UI -->|POST /pipelines/init - targetSchema & prompt| API[(Cloud Run .NET API)]
API -->|Create Firestore job state INIT| FS[(Firestore)]
API -->|Return jobId + signedUploadUrl| UI
UI -->|PUT file to GCS via signed URL| RAW[(GCS raw-bucket)]


RAW -- finalize --> EA[Eventarc]
EA --> PARSER[Parser Cloud Run]
PARSER -->|canonical.jsonl and profile.json| STAGE[(GCS staging-bucket)]
PARSER -->|Publish transform.requests| PS[(Pub/Sub)]


PS --> XFORM[Transformer Run]
XFORM -->|data.json and data.jsonl| OUT[(GCS output-bucket)]

PARSER -->|state PARSING| FS
XFORM -->|state TRANSFORMING| FS
XFORM -->|state DONE + download URLs| FS


FS --> UI
OUT --> UI
Loading

Buckets & Topics

  • GCS Buckets

    • raw-bucket-gcs — client uploads land here (via signed URL)
    • staging-bucket-gcscanonical.jsonl + profile.json
    • raw-bucket-gcs-output — final json files
  • PubSub Topic

    • datamorph-pubsub - The PubSub model on GCP which uses EventArc to trigger /parse

Notes

  • Signed URL is time‑limited and scope‑limited to the job path. There is a 7 days expiry on the download signed url, after which user will not be able to download the said file.
  • Rate limiting is set to 60 seconds per user, per file upload. This is to prevent abuse of the system, and to avoid the massive server and Gemini bill that DataMorph racks up!

Configuration

A sample skeleton of the configuration can be found in the appsettings.json file in both Api and Parser

Local Development

  • To run the .NET apis locally, please install the latest version of .NET 9. You can use Visual Studio on Windows as IDE. On macOS, Jetbrains Rider would be the preffered IDE.
  • To run the frontend, ensure that you have yarn installed.
    • Run npm install in datamorph-ui directory to install npm modules

    • Do yarn dev to kick off local development.

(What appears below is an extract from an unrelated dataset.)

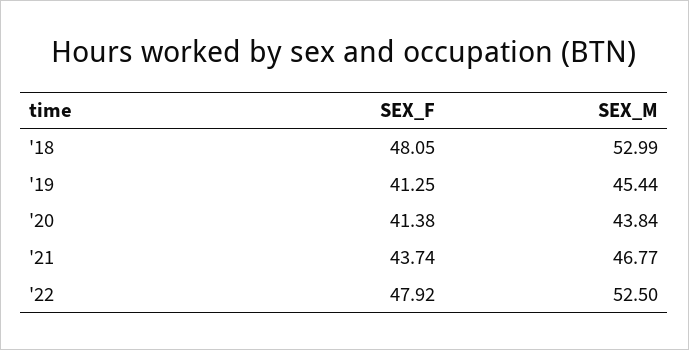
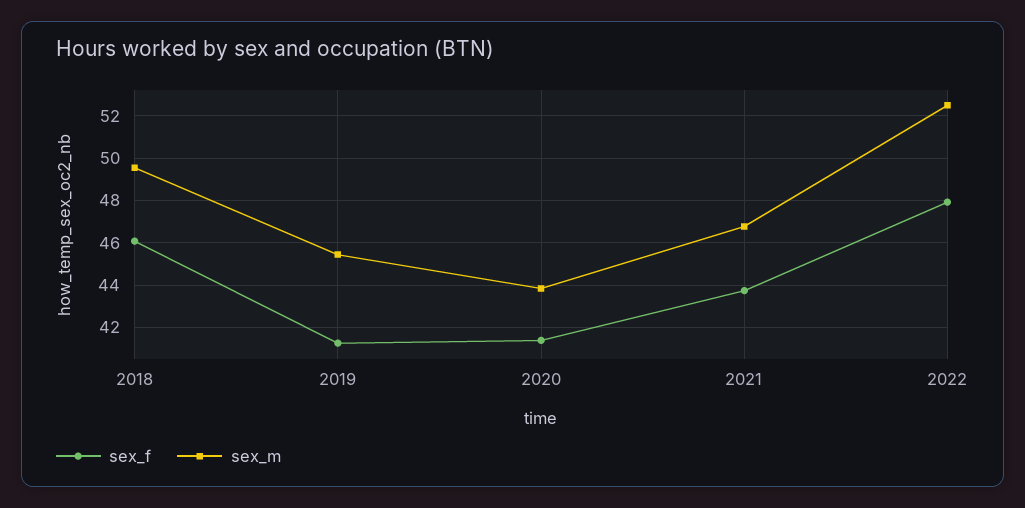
SEX_F, '18: 48.05 -> 46
SEX_M, '18: 52.99 -> 49.5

    • A sample .env file for frontend would look as

      VITE_FIREBASE_API_KEY=API_KEY
      VITE_FIREBASE_AUTH_DOMAIN=FIREBASE_AUTH_DOMAIN
      VITE_FIREBASE_PROJECT_ID=FIREBASE_PROJECT_ID
      VITE_FIREBASE_APP_ID=FIREBASE_APP_ID
      VITE_GOOGLE_OAUTH_ID=GOOGLE_OAUTH_ID
      VITE_API_URL=API_URL
      

Contributing

PRs are welcome! Please open an issue describing the change before any contributions. Follow the branching convention as: feature/issue-number for features, bug/issue-number for bugs, security/issue-number for security issues. All PRs will be opened towards dev branch and not directly to master. Any PRs to master will be automatically rejected. PR will be merged from dev to master periodically by me.